Penguins Dancing Amusing for All Ages

By Dylan Zehr
Columnist
Courtesy Web

Every couple of years children's movies journey to a different world. They've moved from toys to bugs to monsters to machines in recent years, and now they've shifted to penguins.

In each case, the plot has been very similar. A mixture of mystery or mission is added to parental or romantic love, and everything turns out well at the end. The appeal of the films, from Shrek to Robots to A Bug's Life, obviously rests in the world created by the filmmakers and the quality of the dialogue. In the CAC movie for this week, Happy Feet, the first of these, the penguin world, succeeds admirably, while the dialogue and plot sometimes falter.

The story is partially a parody of the documentary style of the recent March of the Penguins, as a deep narrative voice plays over certain sections. We find out later that this voice is an old penguin "wise-man" chronicling the story of our hero, Mumble "Happy Feet" (Elijah Wood). The movie, however, opens with the courtship of his parents and an introduction to the fictional world of the emperor penguin.

Penguin society, we find out, is based around singing, especially in courtship. Mumble's parents, Norma Jean (Nicole Kidman) and Memphis (Hugh Jackman), happen to sing as Marilyn Monroe and Elvis Presley, quickly fall in love and have an egg, after which she leaves to go fishing as he guards the egg. The men huddle together against the wind, chanting in unison under the guidance of Noah the Elder (Hugo Weaving), to 'Guin, the penguin God.

During this chanting, Memphis drops the egg, which then hatches into Mumble. He is tone-deaf, but a tap-dancing natural. This talent, unfortunately, goes against the deeply set penguin ways. Also, his plumage only grows in halfway, and as a result of his strangeness, he is treated as an outcast by the other penguins, with the exception of Gloria (Brittany Murphy), the best songstress in his class, and his mother. Aside from this characteristic, these characters are pretty flat and provide, to my mind, pretty creepy dialogue in the ending scenes.

After graduation of Mumble's class, he gets separated from his group and finds another set of penguins whose courtship is based on dancing. This group, led by Ramon and Lovelace (Both voiced by Robin Williams), gives him the confidence to attempt to catch the eye of Gloria.

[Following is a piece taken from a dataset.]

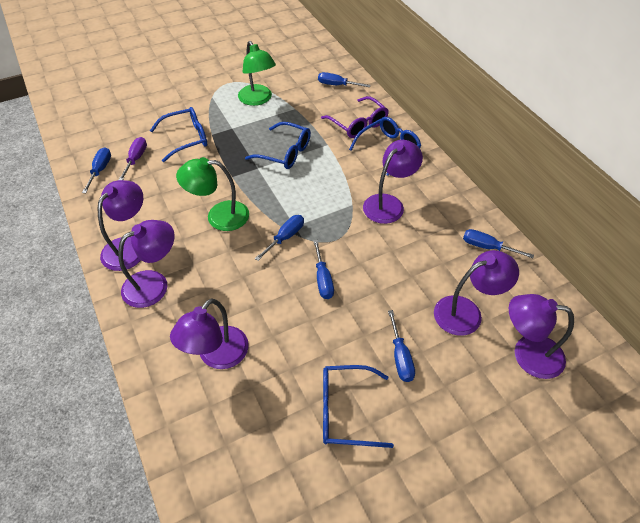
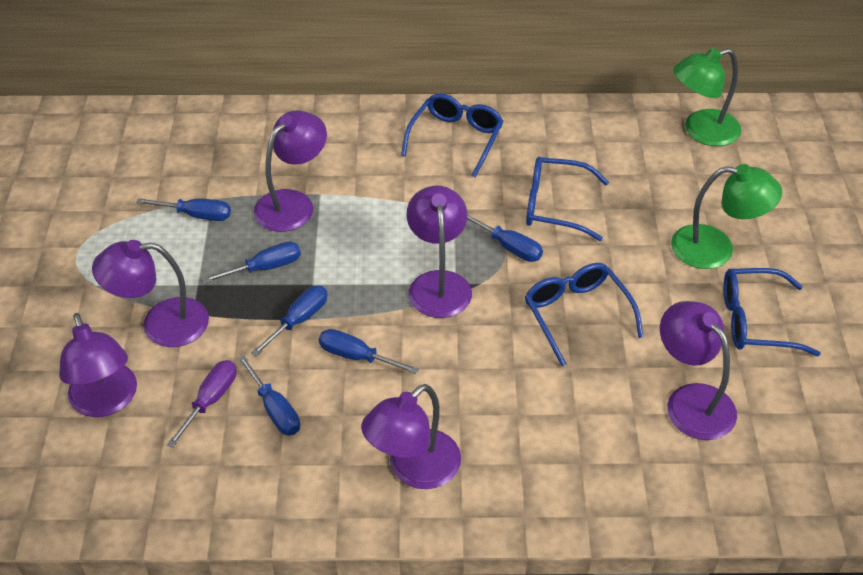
purple glasses: [321,96,389,138] = 1 -> none = 0

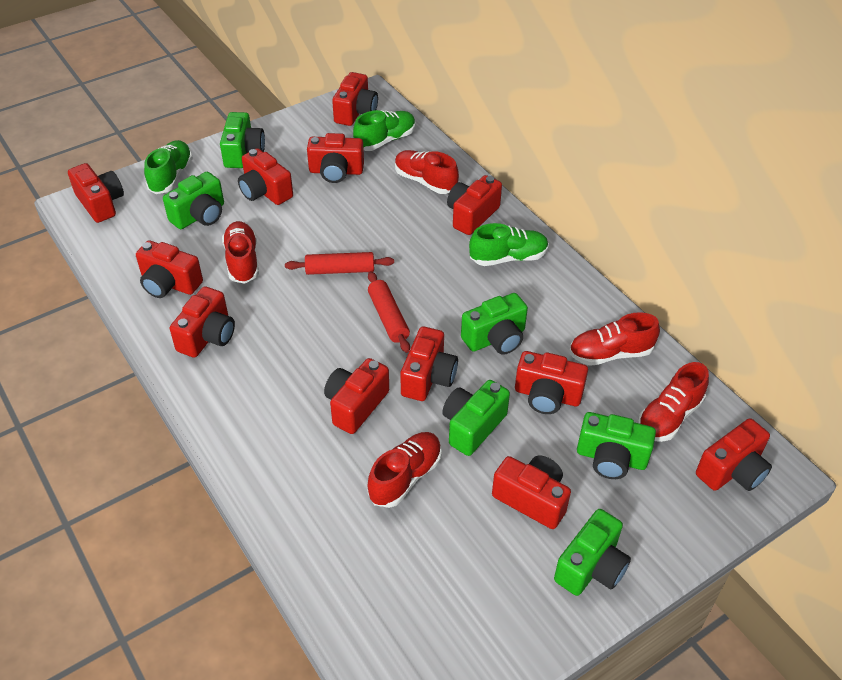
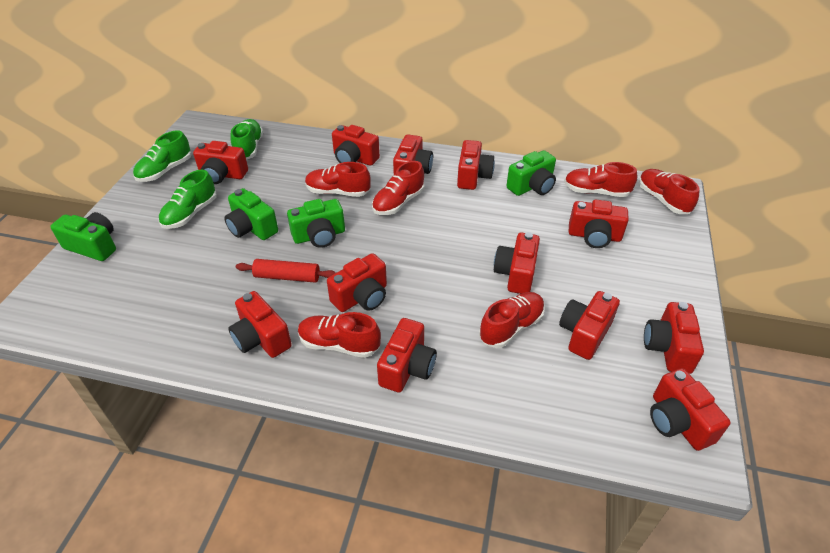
green camera: [163,172,224,229] [220,112,265,168] [442,380,510,456] [461,293,528,355] [554,509,631,596] [577,412,656,479] = 6 -> [50,212,116,261] [224,188,278,240] [287,199,345,248] [506,150,556,196] = 4
red rolling pin: [285,252,394,275] [368,271,410,353] = 2 -> [236,259,336,283] = 1
red shoe: [222,221,259,284] [368,432,442,508] [395,150,459,194] [569,312,660,366] [638,362,709,442] = 5 -> [298,312,381,358] [305,162,371,197] [372,161,424,215] [479,292,545,348] [564,162,637,197] [639,169,700,214] = 6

The attempt succeeds and in doing so threatens the elders view of the penguin way of life. In retaliation, they blame him for a shortage of fish and banish him.

In order to validate his existence, Mumble sets out with his friends from the other group to prove that "aliens," or human beings, are responsible for the fish shortage. He finds them, leading to a section of the movie in step with Al Gore's recent An Inconvenient Truth. Of course, as it is a children's movie, we must receive a happy ending, one that the movie delivers in the form of a halting of Antarctic fishing, along with a feel-good, end of the movie dance session.

The movie succeeds in general. The world is intriguing, the dialogue is generally good, especially that involving the Robin Williams voiced characters and we're left in a good mood. If there's one element in which the movie falters, it's that it is a little bit crammed. Several sections feel slightly glossed over, without the emotional weight that they should have. Luckily, this is minor, and the movie can easily pass as a close relative of any of the entertaining children's movies of the past five or six years.